Kaldi+PDNN -- Implementing DNN-based ASR Systems with Kaldi and PDNN
 
Overview
     
Kaldi+PDNN contains a set of fully-fledged Kaldi ASR recipes, which realize DNN-based acoustic modeling using the PDNN toolkit. The overall pipeline has 3 stages: 
    
1. The initial GMM model is built with the existing Kaldi recipes
      
2. DNN acoustic models are trained by PDNN
      
3. The trained DNN model is ported back to Kaldi for hybrid decoding or further tandem system building



Hightlights  
     
Model diversity
. Deep Neural Networks (DNNs); Deep Bottleneck Features (DBNFs); Deep Convolutional Networks (DCNs)
     
PDNN toolkit. Easy and fast to implement new DNN ideas
    
Open license. All the codes are released under Apache 2.0, the same license as Kaldi
    
Consistency with Kaldi. Recipes follow the Kaldi style and can be integrated seemlessly with the existing setups
     
 
Release Log  
     
Dec 2013  ---  version 1.0 (the initial release)
Feb 2014  ---  version 1.1 (clean up the scripts, add the dnn+fbank recipe run-dnn-fbank.sh, enrich PDNN) 
    
Requirements
     
1. A GPU card should be available on your computing machine.
      
2. Initial model building should be run, ideally up to train_sat and align_fmllr
     
3. Software Requirements:
     
Theano. For information about Theano installation on Ubuntu Linux, refer to this document editted by Wonkyum Lee from CMU.

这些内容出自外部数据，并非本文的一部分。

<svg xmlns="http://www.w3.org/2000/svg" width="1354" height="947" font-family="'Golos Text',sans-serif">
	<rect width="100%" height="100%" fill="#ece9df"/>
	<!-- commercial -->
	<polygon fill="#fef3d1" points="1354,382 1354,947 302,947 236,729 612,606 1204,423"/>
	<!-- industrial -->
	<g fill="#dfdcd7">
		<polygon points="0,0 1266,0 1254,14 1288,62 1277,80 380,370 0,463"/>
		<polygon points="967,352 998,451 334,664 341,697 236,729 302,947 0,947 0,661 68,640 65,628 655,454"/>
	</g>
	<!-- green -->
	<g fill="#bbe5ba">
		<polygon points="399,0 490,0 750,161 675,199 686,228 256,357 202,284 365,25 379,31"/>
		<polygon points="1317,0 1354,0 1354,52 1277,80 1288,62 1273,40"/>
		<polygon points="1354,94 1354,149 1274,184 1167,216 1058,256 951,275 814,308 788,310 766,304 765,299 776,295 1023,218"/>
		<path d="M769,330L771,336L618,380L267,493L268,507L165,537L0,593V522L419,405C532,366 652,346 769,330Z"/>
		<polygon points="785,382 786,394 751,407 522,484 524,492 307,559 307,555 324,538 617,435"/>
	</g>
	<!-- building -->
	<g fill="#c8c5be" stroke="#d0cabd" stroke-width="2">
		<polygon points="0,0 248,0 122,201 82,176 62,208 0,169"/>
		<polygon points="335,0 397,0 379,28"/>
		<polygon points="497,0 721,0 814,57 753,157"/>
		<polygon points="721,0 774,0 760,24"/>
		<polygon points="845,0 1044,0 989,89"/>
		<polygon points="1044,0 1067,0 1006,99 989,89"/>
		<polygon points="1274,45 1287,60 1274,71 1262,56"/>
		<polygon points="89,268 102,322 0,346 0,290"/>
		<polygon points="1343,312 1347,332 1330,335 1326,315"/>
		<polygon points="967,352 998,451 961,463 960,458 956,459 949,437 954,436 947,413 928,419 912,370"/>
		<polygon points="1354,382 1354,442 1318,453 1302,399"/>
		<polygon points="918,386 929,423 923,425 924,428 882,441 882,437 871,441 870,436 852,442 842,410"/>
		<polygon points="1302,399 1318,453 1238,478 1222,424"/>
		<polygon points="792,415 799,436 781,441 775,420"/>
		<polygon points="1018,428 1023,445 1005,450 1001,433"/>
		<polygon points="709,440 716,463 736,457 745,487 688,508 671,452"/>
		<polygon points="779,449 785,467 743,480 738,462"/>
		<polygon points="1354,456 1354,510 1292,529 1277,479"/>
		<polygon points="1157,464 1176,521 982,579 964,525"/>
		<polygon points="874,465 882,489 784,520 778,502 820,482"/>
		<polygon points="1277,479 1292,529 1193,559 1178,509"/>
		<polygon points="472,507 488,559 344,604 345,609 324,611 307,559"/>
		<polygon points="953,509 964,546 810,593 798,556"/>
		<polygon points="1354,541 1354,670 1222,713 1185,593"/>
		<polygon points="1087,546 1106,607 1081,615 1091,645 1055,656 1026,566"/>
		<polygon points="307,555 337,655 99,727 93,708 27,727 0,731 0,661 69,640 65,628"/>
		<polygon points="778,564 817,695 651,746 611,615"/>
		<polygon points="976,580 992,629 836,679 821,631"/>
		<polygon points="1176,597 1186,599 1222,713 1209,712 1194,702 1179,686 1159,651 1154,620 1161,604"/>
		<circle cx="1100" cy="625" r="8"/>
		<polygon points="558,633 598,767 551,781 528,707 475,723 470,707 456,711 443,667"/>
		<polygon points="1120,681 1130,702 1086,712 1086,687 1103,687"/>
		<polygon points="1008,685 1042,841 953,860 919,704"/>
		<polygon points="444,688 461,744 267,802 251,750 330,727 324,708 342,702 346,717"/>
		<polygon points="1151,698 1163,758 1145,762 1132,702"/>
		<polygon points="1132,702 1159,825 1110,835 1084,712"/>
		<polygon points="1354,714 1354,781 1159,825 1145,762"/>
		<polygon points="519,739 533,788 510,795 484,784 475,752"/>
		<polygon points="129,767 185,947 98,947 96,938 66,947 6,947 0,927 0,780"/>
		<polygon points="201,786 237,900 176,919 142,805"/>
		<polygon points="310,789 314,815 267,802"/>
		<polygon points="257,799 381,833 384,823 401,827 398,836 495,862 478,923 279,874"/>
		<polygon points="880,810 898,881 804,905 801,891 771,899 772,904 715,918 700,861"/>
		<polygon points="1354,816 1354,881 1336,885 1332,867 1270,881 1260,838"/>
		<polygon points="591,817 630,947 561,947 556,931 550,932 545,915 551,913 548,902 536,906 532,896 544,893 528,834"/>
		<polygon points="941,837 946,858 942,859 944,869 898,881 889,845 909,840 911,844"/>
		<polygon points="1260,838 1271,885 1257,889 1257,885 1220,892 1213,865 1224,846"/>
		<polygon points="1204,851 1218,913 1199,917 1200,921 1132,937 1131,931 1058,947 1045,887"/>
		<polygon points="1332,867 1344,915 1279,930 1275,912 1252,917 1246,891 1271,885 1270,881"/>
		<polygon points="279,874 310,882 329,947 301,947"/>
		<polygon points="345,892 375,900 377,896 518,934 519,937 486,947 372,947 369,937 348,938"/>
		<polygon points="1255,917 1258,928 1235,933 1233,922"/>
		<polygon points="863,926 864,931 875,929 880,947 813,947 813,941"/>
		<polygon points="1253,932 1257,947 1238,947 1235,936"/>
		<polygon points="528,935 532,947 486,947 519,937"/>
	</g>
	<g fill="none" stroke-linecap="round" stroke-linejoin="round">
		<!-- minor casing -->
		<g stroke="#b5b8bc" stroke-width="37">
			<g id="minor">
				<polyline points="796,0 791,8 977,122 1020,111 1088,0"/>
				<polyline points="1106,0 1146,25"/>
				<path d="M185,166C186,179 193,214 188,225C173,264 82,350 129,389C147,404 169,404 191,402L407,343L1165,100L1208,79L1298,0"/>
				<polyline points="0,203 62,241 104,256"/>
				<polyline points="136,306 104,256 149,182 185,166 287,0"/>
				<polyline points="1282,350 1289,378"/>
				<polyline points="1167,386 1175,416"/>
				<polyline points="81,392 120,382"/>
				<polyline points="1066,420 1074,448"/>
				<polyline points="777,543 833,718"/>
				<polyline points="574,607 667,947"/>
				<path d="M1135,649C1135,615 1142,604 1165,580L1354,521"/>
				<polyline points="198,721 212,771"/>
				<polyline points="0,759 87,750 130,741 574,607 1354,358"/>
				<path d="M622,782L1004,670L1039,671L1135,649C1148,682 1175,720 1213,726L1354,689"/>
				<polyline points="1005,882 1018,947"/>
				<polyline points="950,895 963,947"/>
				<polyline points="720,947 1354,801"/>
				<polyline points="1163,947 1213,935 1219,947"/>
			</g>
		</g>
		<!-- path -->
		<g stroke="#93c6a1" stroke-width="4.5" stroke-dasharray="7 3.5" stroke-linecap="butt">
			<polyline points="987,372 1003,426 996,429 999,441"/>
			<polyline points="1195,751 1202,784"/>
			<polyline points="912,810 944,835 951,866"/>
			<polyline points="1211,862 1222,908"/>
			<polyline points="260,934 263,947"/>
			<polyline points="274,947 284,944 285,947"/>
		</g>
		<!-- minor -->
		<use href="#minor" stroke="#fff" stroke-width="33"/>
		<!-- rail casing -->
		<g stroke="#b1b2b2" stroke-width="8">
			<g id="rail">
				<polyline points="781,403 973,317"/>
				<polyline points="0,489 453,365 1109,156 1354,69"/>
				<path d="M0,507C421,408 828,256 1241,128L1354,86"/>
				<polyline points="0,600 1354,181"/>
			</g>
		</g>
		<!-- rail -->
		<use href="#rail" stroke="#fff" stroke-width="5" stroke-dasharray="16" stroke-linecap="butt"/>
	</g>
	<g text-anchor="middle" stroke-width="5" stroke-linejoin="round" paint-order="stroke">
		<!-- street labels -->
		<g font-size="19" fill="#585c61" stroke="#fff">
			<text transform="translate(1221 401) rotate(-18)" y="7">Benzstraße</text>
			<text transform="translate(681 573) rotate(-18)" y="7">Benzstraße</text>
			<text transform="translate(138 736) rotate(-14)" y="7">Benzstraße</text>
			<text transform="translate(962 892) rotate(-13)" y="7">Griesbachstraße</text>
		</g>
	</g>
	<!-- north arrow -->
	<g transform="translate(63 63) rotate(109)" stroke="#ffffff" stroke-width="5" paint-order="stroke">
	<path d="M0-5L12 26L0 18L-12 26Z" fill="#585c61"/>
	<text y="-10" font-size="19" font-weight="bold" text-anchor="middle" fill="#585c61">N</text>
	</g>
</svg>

pfile_utils. This script (that is, kaldi-trunk/tools/install_pfile_utils.sh) installs pfile_utils automatically. 
     
Download
   
Kaldi+PDNN is hosted on Sourceforge. You can enter your Kaldi Switchboard setup (such as egs/swbd/s5b) and download the latest version via svn:
    
svn co svn://svn.code.sf.net/p/kaldipdnn/code-0/trunk/pdnn pdnn
svn co svn://svn.code.sf.net/p/kaldipdnn/code-0/trunk/steps_pdnn steps_pdnn
svn co svn://svn.code.sf.net/p/kaldipdnn/code-0/trunk/run_swbd run_swbd
ln -s run_swbd/* ./
     
Now the new run-*.sh scripts appear in your setup. You can run them directly.
    
Recipes
   
run-dnn.sh DNN hybrid system over fMLLR features
  Targets: context-dependent states from the SAT model exp/tri4a
    
Input: spliced fMLLR features 
    
Network:  360:1024:1024:1024:1024:1024:${target_num}
    
Pretraining: pre-training with stacked denoising autoencoders
       
run-dnn-fbank.sh DNN hybrid system over filterbank features
  Targets: context-dependent states from the SAT model exp/tri4a
    
Input: spliced log-scale filterbank features with cepstral mean and variance normalization
    
Network:  330:1024:1024:1024:1024:1024:${target_num}
    
Pretraining: pre-training with stacked denoising autoencoders
      
run-bnf-tandem.sh GMM Tandem system over Deep Bottleneck features   [ reference paper ]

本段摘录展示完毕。